What potential wider applications of CJ should be a focus for research (e.g. peer review of funding applications, driver training, sentencing decisions, recruitment, resource prioritisation)?
How should we evaluate goodness-of-fit for comparative judgement models, and what diagnostics are most informative for people using them?
What is the optimal way to do pair selection for CJ?
Humans are often better at pairwise comparison than absolute scoring is this still true when AI is the assessor?
What falsifiable claims about reality are embodied in the set of CJ scores that a set of objects receives post-Bradley-Terry analysis? How can/should these claims be tested and falsified?
Reliability = consensus? Researchers sometimes use reliability measures (SSR/SHR) as an indicator of consensus between the judges about some construct. Is this a valid inference?
How can we measure and account for heterogeneity among judges in comparative judgement?
How can we assess and improve the external validity of comparative judgment tasks, i.e., the degree to which the CJ task elicits the preferences/beliefs that drive judges’ behaviour/choices in other contexts?

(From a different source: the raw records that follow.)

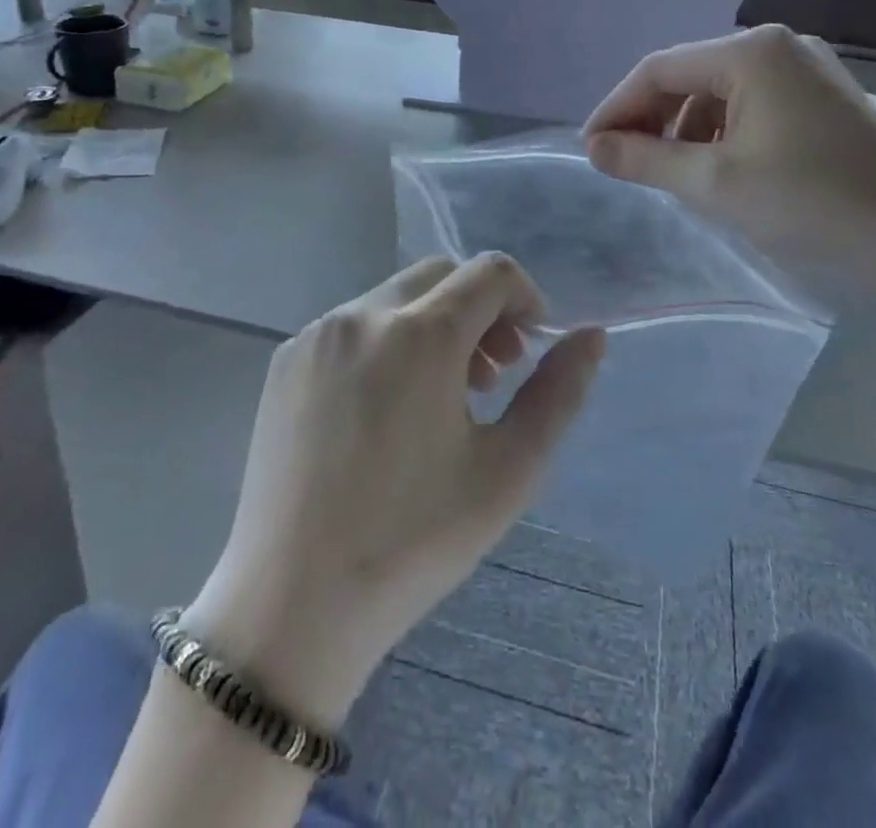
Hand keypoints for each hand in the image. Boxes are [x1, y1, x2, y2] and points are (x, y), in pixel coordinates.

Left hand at [184, 255, 603, 724]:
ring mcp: (316, 334)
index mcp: (420, 333)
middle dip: (480, 310)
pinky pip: (352, 326)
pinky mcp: (285, 360)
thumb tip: (591, 335)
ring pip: (394, 297)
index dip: (525, 298)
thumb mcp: (508, 471)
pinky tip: (383, 411)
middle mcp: (362, 314)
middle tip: (491, 377)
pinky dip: (385, 342)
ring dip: (432, 325)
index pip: (490, 272)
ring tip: (440, 397)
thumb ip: (558, 393)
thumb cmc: (413, 540)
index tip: (530, 349)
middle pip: (441, 275)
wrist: (290, 603)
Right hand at [581, 25, 875, 270]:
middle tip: (622, 162)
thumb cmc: (811, 204)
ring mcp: (807, 69)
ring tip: (671, 173)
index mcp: (751, 52)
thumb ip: (646, 159)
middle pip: (689, 75)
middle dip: (650, 118)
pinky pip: (752, 104)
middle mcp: (779, 45)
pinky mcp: (824, 97)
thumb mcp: (715, 183)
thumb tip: (594, 147)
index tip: (589, 148)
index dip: (616, 107)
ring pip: (719, 91)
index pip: (658, 69)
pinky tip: (719, 168)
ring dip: (685, 128)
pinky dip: (722, 132)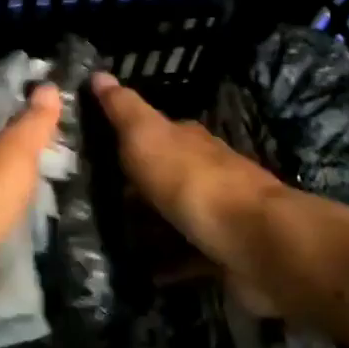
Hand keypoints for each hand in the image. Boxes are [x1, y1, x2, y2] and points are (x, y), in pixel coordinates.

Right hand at [90, 71, 284, 283]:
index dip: (127, 136)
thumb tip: (99, 73)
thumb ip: (123, 109)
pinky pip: (188, 257)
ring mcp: (219, 213)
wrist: (254, 242)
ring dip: (150, 225)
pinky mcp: (224, 252)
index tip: (95, 148)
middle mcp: (206, 170)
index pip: (155, 130)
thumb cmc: (192, 182)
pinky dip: (168, 263)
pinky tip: (145, 274)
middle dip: (135, 185)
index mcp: (188, 140)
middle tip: (94, 199)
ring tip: (112, 239)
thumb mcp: (147, 136)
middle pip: (165, 173)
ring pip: (175, 214)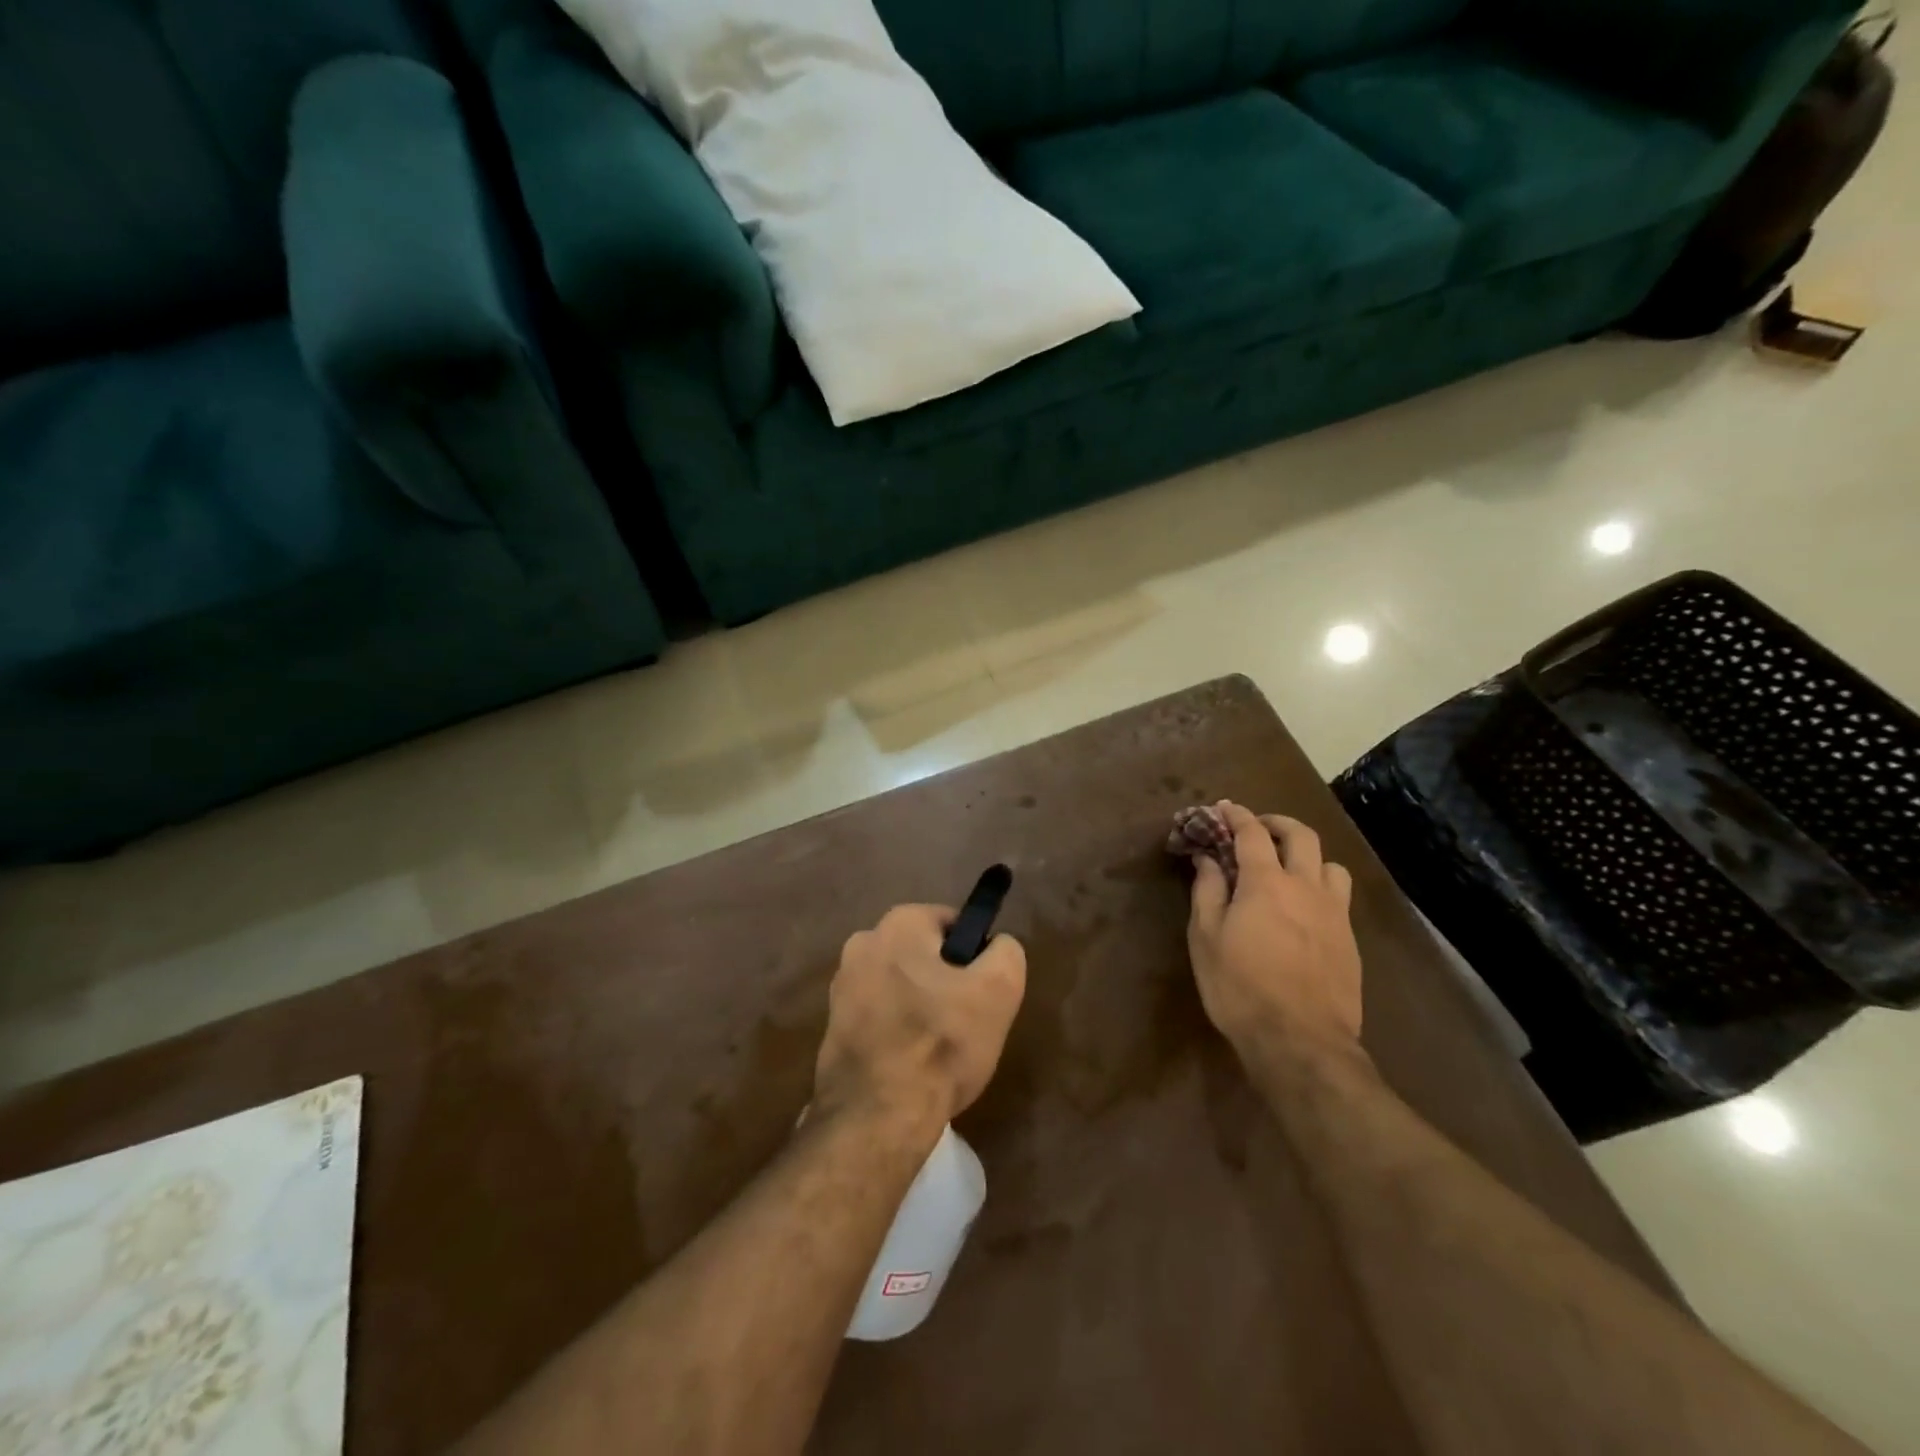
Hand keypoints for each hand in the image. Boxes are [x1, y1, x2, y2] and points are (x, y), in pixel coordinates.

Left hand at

When overall inter-rater reliability is low but higher reliability is observed within subsets of judges, what latent factors explain this pattern in collected pairwise judgements? Additionally, can we statistically identify these subsets of agreement, rather than through manual inspection?
How do we tell the difference between judges who are providing no information versus judges who have a different opinion to the rest of the group?
What does crowdsourcing reveal about the behaviour of comparative judgement as the number of judges increases, particularly regarding convergence with expert-panel outcomes and the distinctive role of experts?
How can the near-unlimited capacity/throughput of AI be harnessed? What might LLM training/fine-tuning be able to offer? Will results be well-adapted to CJ or to specific subject material? How can this be done in a framework which allows understanding of how various flavours of AI compare to each other and to human/expert judgement?